Hole 05-93 returned three mineralized intervals: 12 metres of 4.1 grams, 11 metres of 5.6 grams, and 16.5 metres of 3.4 grams. Other notable results include: 20.85 metres of 3.2 grams, 18.2 metres of 4.1 grams, 36.1 metres of 3.8 grams, and 16 metres of 2.7 grams.

Gold mineralization at Boka is associated with quartz-carbonate-sulphide stockworks in carbonaceous slate, sandstone and conglomerate. Southwestern recently started a prefeasibility study to examine potential mining scenarios at Boka. Environmental, metallurgical and other studies are also under way.

Earlier this summer, Southwestern released a “first-pass” scoping study based on 67 holes drilled to late April of this year, which included initial resource estimates for the Boka 1 North, Boka 1 South, and Boka 7 zones. These zones collectively host indicated resources of 10.4 million tonnes averaging 2.88 grams gold per tonne, or almost 1 million contained ounces, plus 45.8 million tonnes at 2.75 grams, or about 4.05 million contained ounces, in the inferred category.

A cutoff grade of 0.5 gram was used for the resource estimates, with high-grade values cut to 31 grams.

The preliminary study examined an open-pit operation capable of producing 200,000 oz. gold annually, at cash costs averaging US$143 per oz. Capital-cost estimates ranged from US$139 million to US$235 million, while the strip ratio was estimated at 6.7:1 waste-to-ore over a proposed 10-year mine life.

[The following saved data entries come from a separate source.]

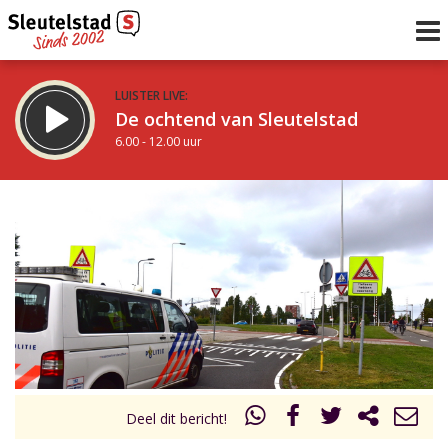
LUISTER LIVE:
De ochtend van Sleutelstad
6.00 - 12.00 uur
STRAKS:
De middag van Sleutelstad
12.00 - 18.00 uur
uur 1 van 0
Vorig uur
Volgend uur
Inklappen
Deel dit bericht!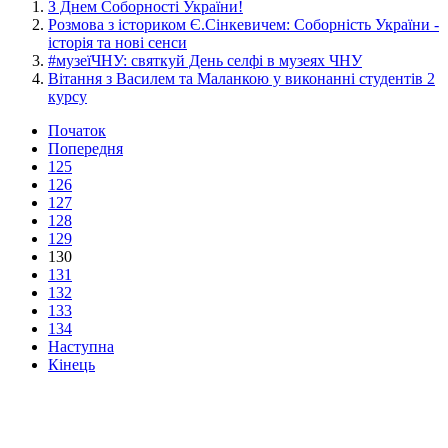
З Днем Соборності України!
Розмова з істориком Є.Сінкевичем: Соборність України -
історія та нові сенси
#музеїЧНУ: святкуй День селфі в музеях ЧНУ
Вітання з Василем та Маланкою у виконанні студентів 2
курсу
Початок
Попередня
125
126
127
128
129
130
131
132
133
134
Наступна
Кінець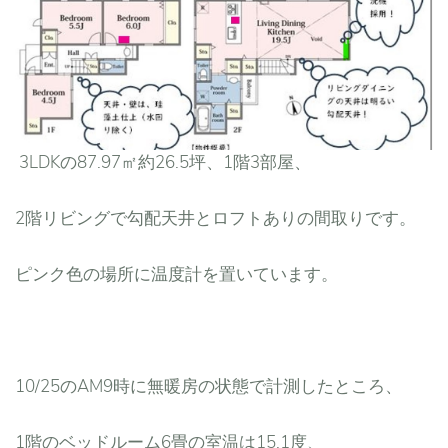
3LDKの87.97㎡約26.5坪、1階3部屋、
2階リビングで勾配天井とロフトありの間取りです。
ピンク色の場所に温度計を置いています。
10/25のAM9時に無暖房の状態で計測したところ、
1階のベッドルーム6畳の室温は15.1度、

The proposed open-pit mine was based on indicated resources of 5.1 million tonnes at 2.93 grams, or about 480,000 contained ounces, plus a further 18.1 million tonnes at 2.93 grams in the inferred category, for an additional 1.71 million contained ounces.

The prefeasibility study will determine optimum production rates, and will also examine potential for underground mining of high-grade resources.